* Given passage *
Sadly, we have to just realize life is short only when one of the people closest to our hearts would die. For me, the word death is so much dreadful, unimaginable and is the saddest part of life. And I am still afraid of death, maybe because I haven’t fulfilled anything yet in life and is not ready yet. I would sometimes wish I am an immortal individual and just watch life pass by… but I guess its just a part of a fantasy world.

Just like humans as a living thing, any breathing mammal is considered a crucial life… must be treated with importance, even everything works as a cycle.

The Canine

cocoy pup

Meet Cocoy. A half-dachshund breed.  Our canine family who was given to us by a friend, whom we took care of, even at his delicate age of 1 month, he had to experience such a shock.

Barely three days after we got him, we just took off to buy his things, and when we got home we are unaware he already fallen from our high stairways. We determined that as a high energy cute pup had climb off the obstacle and got off the room, played with the towel that hangs on the handrail, and eventually his small body shoots between the spacing of the handrail to the other way and fall to the lower steps. He experienced convulsions, excreting urine involuntarily.

Fortunately, he overcomes it, able to recover, and gradually grew up but skinny. I then started to realize that when you give love to a dog, he could feel the care and he would then start to fight for his life, because he knows someone cared.

After 3 months or so, he was struck with Parvo Virus. He excretes stool with blood, was lethargic, and wouldn’t eat. I couldn’t wait. I checked for a nearby vet and rush him to it. Good thing he was rushed no sooner, or he’ll die of it, told me by the vet… three days after the confinement on the clinic, he was already barking endlessly…

The Third Fight

I don’t know why, is it because he was partly pure-breed with low immunity, that he was easily stricken with disease? A year after, he was now suffering with distemper, a week after he was neutered from the vet along with our other mixed-breed black half-Labrador dog.

When he was showing symptoms of respiratory disease, I was praying it was just that and could easily be cured. But our vet told us he was certain that it could be distemper. He gave us 5 days to observe while giving Cocoy some medications. On the 4th day, Cocoy has his energy back, jumping and playing with me. On the 5th day, suddenly his energy fell. And from there I could say we already seeing the signs he was starting to fall from his feet when standing and swaying of his hips when he was walking.

We went back by the 8th day and had his follow up check up. They gave me another 3 days to observe. Until, he could barely walk up and down the stairs (imagine an elderly with rheumatism going up and down the stairs), I went back and finally told me to have him test for distemper. The results came out positive for Parvo-Distemper. And that day… Cocoy just couldn’t stand up anymore, and would just lie down most of the time.

 

Hope

It was quite hard to digest the truth, especially when the vet told me that the disease has no cure and could eventually lead to death. It took me like 1 day or 2 before I searched an information about distemper on the net. And from there I found the Kind Hearts in Action site, where hope is given to distemper dogs. I skimmed the site and saw that there was this treatment that is done overseas. I wrote to the author, giving brief info about Cocoy and somehow asked for help if treatment could be brought here. And yes, treatment has been already not knowingly been practiced here locally… the author wrote back with some information directing me to the vets, the clinic, and the case of Icy.

* Available data *
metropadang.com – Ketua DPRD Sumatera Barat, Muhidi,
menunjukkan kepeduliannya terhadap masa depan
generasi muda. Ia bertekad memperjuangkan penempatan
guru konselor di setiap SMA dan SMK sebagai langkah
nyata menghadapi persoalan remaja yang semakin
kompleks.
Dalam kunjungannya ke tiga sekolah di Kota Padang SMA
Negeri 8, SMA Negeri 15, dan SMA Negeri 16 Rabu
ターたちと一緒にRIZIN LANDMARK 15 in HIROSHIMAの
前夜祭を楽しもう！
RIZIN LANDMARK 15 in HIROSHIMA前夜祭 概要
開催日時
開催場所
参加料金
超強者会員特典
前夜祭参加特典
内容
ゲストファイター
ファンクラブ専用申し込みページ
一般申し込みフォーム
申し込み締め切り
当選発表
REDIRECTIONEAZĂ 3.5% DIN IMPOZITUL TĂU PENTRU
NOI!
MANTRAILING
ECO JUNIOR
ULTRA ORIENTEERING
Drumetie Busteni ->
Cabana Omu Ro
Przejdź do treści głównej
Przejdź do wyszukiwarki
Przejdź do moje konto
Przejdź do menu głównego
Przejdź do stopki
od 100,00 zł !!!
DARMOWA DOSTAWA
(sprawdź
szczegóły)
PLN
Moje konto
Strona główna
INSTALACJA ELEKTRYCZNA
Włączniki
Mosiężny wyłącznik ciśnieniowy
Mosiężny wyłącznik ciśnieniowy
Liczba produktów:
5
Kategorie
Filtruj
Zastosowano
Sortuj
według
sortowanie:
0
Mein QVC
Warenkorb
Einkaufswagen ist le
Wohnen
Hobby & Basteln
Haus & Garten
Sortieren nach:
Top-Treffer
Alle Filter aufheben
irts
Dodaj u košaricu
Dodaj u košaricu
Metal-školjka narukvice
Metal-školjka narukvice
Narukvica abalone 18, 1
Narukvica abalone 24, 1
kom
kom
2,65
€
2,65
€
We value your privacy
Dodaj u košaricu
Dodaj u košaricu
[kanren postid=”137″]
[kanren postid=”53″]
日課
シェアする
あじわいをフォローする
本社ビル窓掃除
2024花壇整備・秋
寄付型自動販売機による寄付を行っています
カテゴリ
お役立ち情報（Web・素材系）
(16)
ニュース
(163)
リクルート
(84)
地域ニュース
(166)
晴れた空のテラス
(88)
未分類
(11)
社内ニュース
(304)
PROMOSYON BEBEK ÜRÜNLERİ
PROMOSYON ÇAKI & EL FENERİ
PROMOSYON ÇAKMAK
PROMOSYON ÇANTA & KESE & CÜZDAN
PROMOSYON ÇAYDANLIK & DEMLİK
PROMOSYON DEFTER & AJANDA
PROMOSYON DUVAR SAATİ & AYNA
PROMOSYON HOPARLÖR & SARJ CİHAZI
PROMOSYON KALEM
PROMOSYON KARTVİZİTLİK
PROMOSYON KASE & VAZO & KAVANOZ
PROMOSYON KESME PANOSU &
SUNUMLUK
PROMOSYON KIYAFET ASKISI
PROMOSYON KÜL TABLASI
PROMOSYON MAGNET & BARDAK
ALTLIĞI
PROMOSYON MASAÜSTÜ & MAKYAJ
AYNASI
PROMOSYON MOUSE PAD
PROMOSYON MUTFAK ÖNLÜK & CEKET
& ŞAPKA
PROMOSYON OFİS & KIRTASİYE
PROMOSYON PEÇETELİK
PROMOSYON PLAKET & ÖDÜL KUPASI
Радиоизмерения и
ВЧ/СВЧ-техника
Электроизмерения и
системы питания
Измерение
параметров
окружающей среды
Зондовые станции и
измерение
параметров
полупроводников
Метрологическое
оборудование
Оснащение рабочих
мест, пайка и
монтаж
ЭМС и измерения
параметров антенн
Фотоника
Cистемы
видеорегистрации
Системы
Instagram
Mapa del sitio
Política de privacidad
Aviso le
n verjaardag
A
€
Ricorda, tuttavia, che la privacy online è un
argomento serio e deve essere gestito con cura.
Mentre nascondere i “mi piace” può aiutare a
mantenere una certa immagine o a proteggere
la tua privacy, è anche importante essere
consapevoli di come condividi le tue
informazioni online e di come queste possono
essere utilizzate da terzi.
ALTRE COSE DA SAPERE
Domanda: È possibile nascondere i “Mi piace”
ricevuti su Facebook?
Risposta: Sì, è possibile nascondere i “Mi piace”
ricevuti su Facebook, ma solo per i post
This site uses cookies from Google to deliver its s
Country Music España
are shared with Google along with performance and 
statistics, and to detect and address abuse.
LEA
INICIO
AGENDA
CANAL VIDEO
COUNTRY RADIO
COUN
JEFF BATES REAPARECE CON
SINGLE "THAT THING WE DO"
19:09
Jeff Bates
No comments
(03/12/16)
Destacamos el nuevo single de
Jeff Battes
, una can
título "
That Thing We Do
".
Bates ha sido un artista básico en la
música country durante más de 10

* Work instruction *
Rewrite the account of Cocoy between "We went back" and "of the time.", inclusive, replacing "stairs" with "steps". The records are separate material and have no connection to the account of Cocoy.

* Task solution *
We went back by the 8th day and had his follow up check up. They gave me another 3 days to observe. Until, he could barely walk up and down the steps (imagine an elderly with rheumatism going up and down the steps), I went back and finally told me to have him test for distemper. The results came out positive for Parvo-Distemper. And that day… Cocoy just couldn’t stand up anymore, and would just lie down most of the time.